Passage provided -
============
Title: Role of immune-related host gene responses in the pathobiology of H5N1 highly pathogenic avian influenza in ducks Authors
Submitted to: International Symposium on Avian Influenza
Publication Type: Abstract Only
Publication Acceptance Date: January 28, 2009
Publication Date: April 5, 2009
Citation: Pantin Jackwood, M.J., Kapczynski, D.R., Sarmento, L., Wasilenko, J.L., Afonso, C.L. 2009. Role of immune-related host gene responses in the pathobiology of H5N1 highly pathogenic avian influenza in ducks [abstract]. 7th International Symposium on Avian Influenza, April 5-9, 2009, Athens, Georgia. p. 43. Technical Abstract: The Asian highly pathogenic avian influenza (HPAI) H5N1 viruses have changed from producing mild respiratory infections in ducks to some strains causing severe disease and mortality. In this study we examined host response to infection with HPAI H5N1 viruses in ducks. With the use of a whole genome chicken 60-mer oligonucleotide 44K microarray we analyzed the transcriptional profiles of ducks infected with two HPAI H5N1 viruses that have different pathogenicity in ducks. This permitted the identification of genes differentially expressed in spleens of ducks after infection with these viruses. Semi-quantitative reverse transcriptase polymerase chain reaction (RT-PCR) or real-time quantative RT-PCR was used to confirm the microarray results and to determine the expression of cytokines that were not detected by the microarray analysis because of lack of similarity between duck and chicken gene sequences. Tissues collected from ducks of different age and species infected with other HPAI viruses were also analyzed. An important number of differentially expressed genes associated with infection were detected, demonstrating the complexity of the patterns of gene expression in ducks in response to HPAI. Among the genes commonly up-regulated after HPAI infection were IL-1b and IL-6 (pro-inflammatory interleukins), RANTES, MIP-1b, MIP-3b (chemokines), and MX1. Other genes were expressed differently depending on the virus used, and the age and species of the ducks, like IL-2, IL-4, IL-8, IL-18 and interferons alpha and gamma. The results obtained illustrate the interplay between the virus and the response of the host to infection and how both modulate and affect the pathogenesis of avian influenza. Different mechanisms are potentially induced by avian influenza viruses to modulate the host response to infection. On the other hand, the host response will vary depending on the age and species of bird.
============
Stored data
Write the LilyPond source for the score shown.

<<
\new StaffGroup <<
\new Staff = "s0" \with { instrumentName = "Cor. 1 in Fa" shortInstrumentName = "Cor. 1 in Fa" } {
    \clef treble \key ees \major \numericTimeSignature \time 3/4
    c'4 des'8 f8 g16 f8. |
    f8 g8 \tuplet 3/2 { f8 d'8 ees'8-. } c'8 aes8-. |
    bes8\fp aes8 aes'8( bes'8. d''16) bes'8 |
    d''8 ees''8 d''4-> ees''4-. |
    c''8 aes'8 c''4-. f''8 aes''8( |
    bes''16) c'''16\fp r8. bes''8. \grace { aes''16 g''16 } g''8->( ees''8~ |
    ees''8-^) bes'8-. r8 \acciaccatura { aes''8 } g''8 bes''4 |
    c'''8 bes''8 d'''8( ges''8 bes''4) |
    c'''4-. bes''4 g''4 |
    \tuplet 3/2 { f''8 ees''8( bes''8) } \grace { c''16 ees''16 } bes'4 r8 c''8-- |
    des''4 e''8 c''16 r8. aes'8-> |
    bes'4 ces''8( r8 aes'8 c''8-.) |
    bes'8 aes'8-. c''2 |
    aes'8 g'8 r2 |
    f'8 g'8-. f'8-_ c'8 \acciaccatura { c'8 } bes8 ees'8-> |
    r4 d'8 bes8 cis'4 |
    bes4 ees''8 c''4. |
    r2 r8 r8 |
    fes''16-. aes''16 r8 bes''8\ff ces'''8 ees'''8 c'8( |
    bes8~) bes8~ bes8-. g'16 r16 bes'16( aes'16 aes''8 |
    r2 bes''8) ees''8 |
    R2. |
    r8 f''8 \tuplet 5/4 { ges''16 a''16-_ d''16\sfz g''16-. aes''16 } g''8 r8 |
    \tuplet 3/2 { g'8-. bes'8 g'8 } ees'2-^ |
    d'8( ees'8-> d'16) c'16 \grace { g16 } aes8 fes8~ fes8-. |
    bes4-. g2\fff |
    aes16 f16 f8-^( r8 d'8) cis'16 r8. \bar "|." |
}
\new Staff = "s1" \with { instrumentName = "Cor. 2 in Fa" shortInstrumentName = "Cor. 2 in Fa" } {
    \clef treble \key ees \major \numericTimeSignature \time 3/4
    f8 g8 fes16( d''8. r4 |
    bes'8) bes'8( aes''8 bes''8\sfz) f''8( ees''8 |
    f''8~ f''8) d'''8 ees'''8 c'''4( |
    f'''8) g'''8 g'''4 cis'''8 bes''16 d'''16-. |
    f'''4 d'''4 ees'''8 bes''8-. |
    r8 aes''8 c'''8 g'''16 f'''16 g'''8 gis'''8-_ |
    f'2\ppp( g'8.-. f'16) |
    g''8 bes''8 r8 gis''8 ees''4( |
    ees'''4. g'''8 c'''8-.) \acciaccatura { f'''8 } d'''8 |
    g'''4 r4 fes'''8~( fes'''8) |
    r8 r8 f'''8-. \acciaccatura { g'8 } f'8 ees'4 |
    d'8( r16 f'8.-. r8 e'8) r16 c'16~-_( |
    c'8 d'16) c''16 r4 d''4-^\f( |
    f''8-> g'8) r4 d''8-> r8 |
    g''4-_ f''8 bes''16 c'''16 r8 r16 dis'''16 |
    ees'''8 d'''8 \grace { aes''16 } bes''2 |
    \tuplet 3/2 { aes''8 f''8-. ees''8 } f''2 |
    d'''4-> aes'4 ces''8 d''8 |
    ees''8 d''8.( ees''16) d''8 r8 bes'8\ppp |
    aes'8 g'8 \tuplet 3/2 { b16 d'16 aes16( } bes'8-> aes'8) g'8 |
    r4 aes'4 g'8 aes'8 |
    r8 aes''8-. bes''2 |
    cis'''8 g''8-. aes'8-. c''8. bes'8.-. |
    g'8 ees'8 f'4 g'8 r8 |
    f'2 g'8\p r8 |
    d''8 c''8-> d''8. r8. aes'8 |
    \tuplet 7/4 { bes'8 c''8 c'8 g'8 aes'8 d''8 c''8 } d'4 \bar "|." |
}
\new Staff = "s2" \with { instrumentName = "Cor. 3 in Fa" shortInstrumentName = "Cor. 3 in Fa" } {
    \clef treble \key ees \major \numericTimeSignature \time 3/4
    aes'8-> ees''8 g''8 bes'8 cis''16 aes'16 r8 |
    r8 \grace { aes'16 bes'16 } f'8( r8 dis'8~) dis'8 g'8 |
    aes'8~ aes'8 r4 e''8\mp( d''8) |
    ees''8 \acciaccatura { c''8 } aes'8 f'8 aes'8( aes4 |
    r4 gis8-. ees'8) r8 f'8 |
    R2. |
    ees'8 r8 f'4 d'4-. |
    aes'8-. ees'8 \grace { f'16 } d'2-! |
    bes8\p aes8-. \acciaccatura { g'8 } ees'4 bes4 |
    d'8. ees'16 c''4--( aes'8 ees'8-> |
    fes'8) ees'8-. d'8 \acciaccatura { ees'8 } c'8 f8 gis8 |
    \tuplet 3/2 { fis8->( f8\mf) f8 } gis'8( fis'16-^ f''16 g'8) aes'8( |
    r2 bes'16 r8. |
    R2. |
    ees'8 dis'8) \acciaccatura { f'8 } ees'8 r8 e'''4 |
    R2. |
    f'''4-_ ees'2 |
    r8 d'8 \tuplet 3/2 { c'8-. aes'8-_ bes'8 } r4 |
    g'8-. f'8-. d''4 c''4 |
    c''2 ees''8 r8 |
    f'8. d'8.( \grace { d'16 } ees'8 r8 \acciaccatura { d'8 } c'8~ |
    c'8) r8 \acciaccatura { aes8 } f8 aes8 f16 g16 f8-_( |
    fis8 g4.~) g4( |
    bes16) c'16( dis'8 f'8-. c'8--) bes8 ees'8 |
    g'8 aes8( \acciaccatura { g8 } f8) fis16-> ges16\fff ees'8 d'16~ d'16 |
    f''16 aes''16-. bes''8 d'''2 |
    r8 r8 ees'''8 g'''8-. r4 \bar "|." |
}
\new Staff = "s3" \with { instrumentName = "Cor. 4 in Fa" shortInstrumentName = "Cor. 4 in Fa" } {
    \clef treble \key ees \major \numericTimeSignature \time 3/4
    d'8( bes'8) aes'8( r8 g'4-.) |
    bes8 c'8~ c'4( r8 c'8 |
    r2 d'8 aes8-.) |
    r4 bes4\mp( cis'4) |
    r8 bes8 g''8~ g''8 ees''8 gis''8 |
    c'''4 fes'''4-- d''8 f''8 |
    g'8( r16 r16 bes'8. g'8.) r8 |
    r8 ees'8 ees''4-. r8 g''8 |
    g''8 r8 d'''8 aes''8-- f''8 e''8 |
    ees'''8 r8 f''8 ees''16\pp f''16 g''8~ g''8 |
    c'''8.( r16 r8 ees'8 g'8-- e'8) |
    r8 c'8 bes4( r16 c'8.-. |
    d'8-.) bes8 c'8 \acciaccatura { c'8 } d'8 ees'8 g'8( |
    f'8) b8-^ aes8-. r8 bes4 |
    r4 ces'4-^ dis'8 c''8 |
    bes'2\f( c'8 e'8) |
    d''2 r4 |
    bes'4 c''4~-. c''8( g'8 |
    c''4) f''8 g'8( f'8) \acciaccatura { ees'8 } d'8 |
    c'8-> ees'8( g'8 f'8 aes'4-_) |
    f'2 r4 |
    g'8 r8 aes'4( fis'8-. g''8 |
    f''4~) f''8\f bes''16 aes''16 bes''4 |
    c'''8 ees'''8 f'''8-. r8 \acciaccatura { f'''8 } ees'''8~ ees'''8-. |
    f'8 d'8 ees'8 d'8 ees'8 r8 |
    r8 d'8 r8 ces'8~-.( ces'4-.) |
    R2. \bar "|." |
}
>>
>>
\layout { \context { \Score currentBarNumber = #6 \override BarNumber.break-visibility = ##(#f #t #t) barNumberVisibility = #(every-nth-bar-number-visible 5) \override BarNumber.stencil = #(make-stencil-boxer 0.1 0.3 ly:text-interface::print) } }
============
Prompt -
Answer these questions from the abstract on H5N1 avian influenza in ducks, marking each answer with its number:
1. On what date was the publication accepted?
2. What kind of microarray was used to analyze the transcriptional profiles of the infected ducks?
3. In which tissue of the ducks were the differentially expressed genes identified?
The listing has no connection to the abstract.

Answer to the problem -
1. January 28, 2009.
2. A whole genome chicken 60-mer oligonucleotide 44K microarray.
3. The spleen.